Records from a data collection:
^^^^^^^^^^^^^^^^
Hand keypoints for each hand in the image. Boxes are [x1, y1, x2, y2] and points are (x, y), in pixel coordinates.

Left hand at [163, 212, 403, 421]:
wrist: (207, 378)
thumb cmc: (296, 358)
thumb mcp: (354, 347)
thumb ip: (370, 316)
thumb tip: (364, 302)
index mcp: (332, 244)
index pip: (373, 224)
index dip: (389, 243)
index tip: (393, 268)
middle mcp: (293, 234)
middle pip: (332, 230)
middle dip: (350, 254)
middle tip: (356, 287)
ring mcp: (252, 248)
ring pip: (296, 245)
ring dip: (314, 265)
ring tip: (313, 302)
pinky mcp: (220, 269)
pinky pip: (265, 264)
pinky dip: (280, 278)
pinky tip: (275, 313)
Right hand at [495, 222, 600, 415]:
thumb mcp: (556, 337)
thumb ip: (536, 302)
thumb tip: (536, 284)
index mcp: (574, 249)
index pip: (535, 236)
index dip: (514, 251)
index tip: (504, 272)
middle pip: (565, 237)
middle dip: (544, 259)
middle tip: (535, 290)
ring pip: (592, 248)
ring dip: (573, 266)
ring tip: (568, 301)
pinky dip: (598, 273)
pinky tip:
^^^^^^^^^^^^^^^^
What to do →
The lines to copy are those in the records above containing the word "hand".

Solution to this exercise →
Hand keypoints for each hand in the image. Boxes are [x1, y1, x2, y2] and points are (x, y), in pixel coordinates.
Left hand at [163, 212, 403, 421]:
Right hand at [495, 222, 600, 415]:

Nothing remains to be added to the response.